Female Labor Force Participation: 1975–2005
It’s been over a year since we discussed a paper on labor force participation by Julie Hotchkiss of the Atlanta Federal Reserve. The latest paper from Julie Hotchkiss addresses the rise in female labor force participation from 1975 to the late 1990’s as well as the recent reversal of this trend:
After decades of consistent increases, the labor force participation of women began to flatten out in the late 1990s and decline after 2000. This article investigates the changes in the labor force participation rate among women aged twenty-five to fifty-four that have occurred over the past thirty years … The rate of change in behavior has also declined over the past thirty years. Indeed, behavioral change between 1994 and 2005 had a direct negative influence on the observed decline in the labor force participation rate during these decades. Special attention is given to the unprecedented 2.7 percentage point decline in the labor force participation rate between 2000 and 2005, which can be explained by changes in both behavior and characteristics, with weaker labor market conditions in 2005 being one of the characteristics providing the greatest downward pressure. However, if the unemployment rate had been at the 2000 level of 4.5 percent in 2005 (holding everything else at 2005 levels), the labor force participation rate of women would still have been 2.3 percentage points lower than in 2000.
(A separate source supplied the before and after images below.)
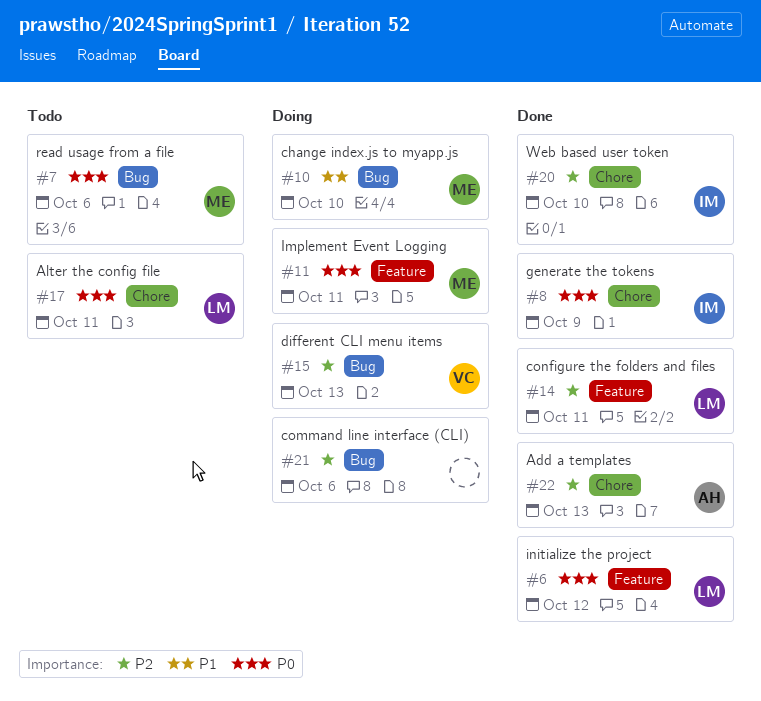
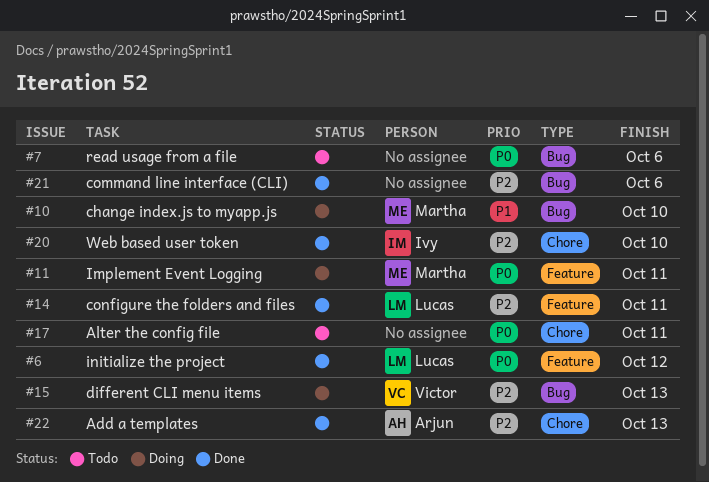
#7, owner: Martha -> none
#8: present -> none
#17, owner: Lucas -> none
#21, status: Doing -> Done

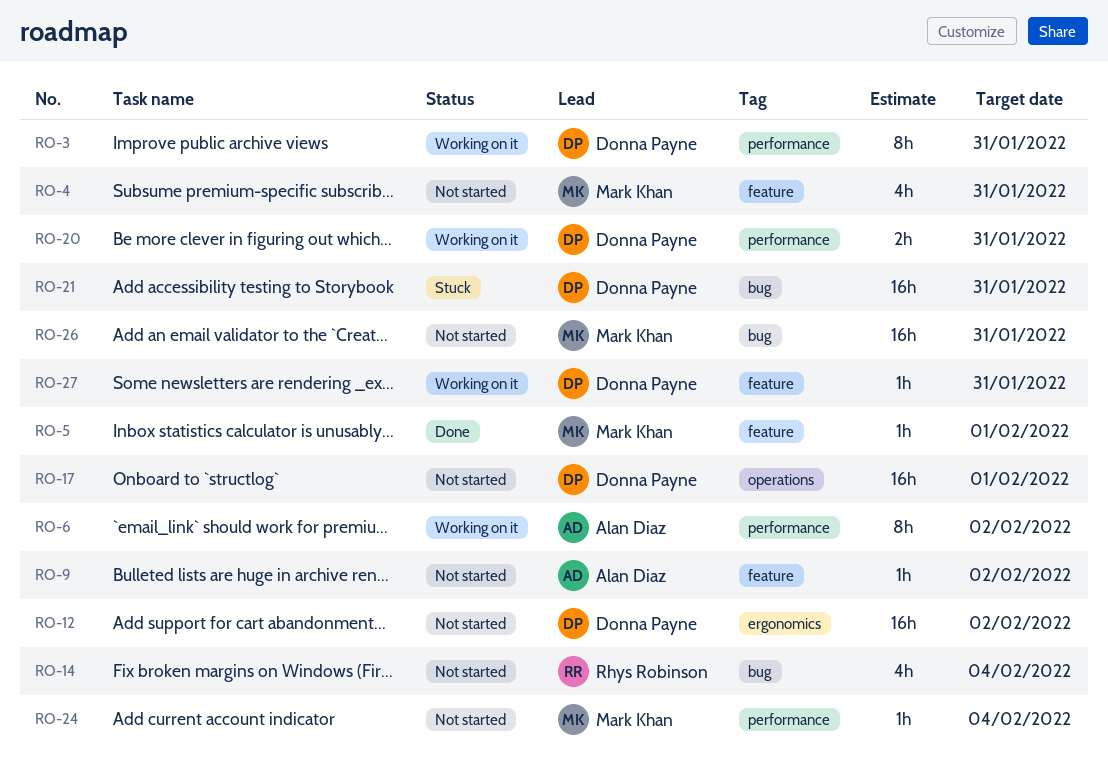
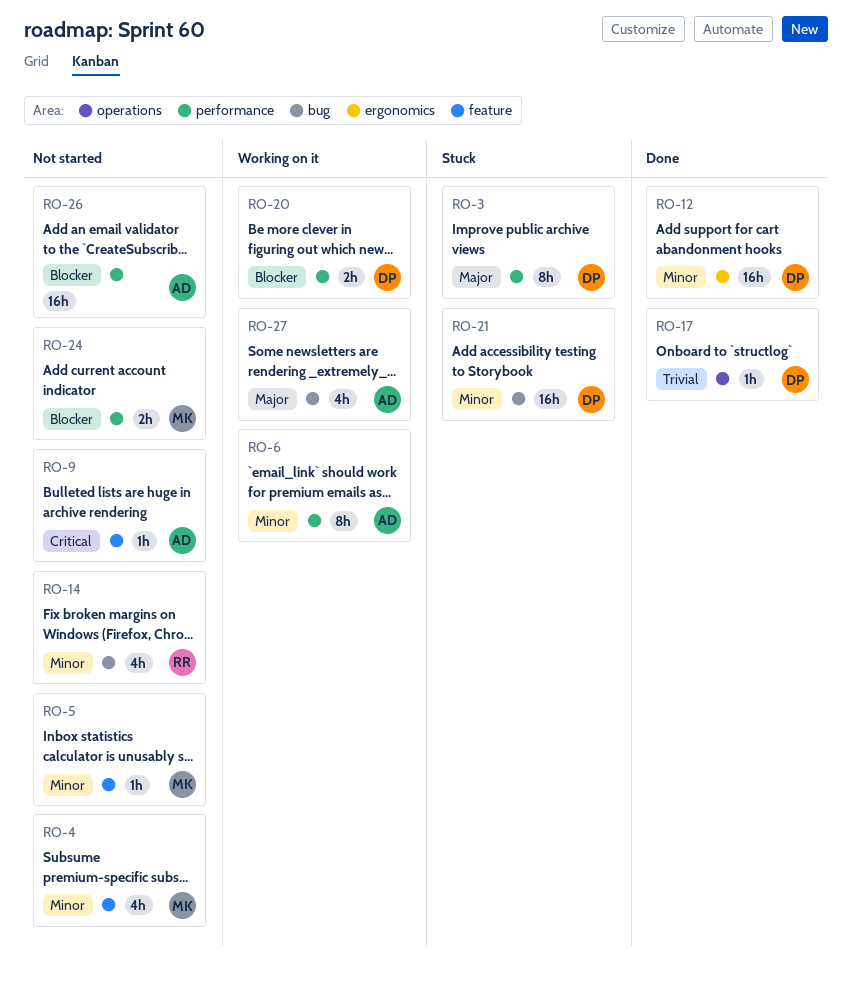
RO-3, status: Working on it -> Stuck
RO-5, status: Done -> Not started
RO-12, status: Not started -> Done
RO-17, status: Not started -> Done
RO-17, estimate: 16h -> 1h
RO-24, estimate: 1h -> 2h
RO-26, owner: Mark Khan -> Alan Diaz
RO-26, label: bug -> performance
RO-27, owner: Donna Payne -> Alan Diaz
RO-27, label: feature -> bug
RO-27, estimate: 1h -> 4h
While some of us economists on the left wish to emphasize how weak the labor market remains citing the fact that the employment to population ratio is still far below where it was in 2000, some of the economists on the right are arguing that part of this decline represents choices and not weak aggregate demand. Hotchkiss’s conclusions give a bit of ammunition for those on the right. (Hat tip to Mark Thoma for his email).